Kansas City Royals fans were pissed off that Robinson Cano didn't pick Billy Butler for the Home Run Derby, so they booed him. Mercilessly. And each time he failed to hit a home run, compared to the zero times he successfully did, they cheered him. (Burke went ahead and isolated the crowd audio, so you can check that out above.) Whether you think it was classless or hilarious, you can't deny that it was a moment of genuine, communal emotion, and that really annoys Major League Baseball so they're aiming to fix all that.

Because of last night's Canogate—Derbygate? Boogate? Whatever—Bud Selig plans to put the kibosh on this kind of sentiment by possibly forcing a hometown slugger into the Derby wherever the All-Star Game happens to be.
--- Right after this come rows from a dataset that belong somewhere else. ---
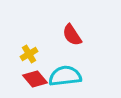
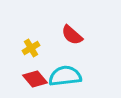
red semicircle: rotated 15 degrees counterclockwise
yellow cross: moved 2 px right, 6 px up
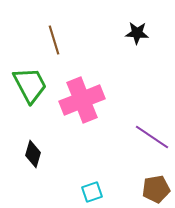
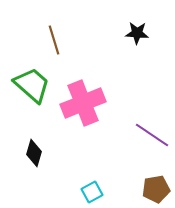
green trapezoid: moved 2 px right; rotated 21 degrees counterclockwise
pink cross: moved 1 px right, 3 px down
purple line: moved 2 px up
black diamond: moved 1 px right, 1 px up
cyan square: rotated 10 degrees counterclockwise
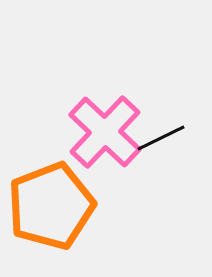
"We'll talk about this [potential rule change]," Selig said during his annual session with the Baseball Writers Association of America. "While I understand [the feelings of fans in] Kansas City ... I felt very badly last night. I felt badly last year for Prince. This was tough."

When another questioner observed the heat — and boos — could even intensify next year with the game scheduled for Citi Field in New York, Selig again lamented Monday's episode.

"It won't be any worse than last night," he said. "You can only boo so loud. ... But let me just say, we'll think about that."

Don't you worry. The Home Run Derby has a glaring problem with fans caring too much about its participants, and the Commish is on it.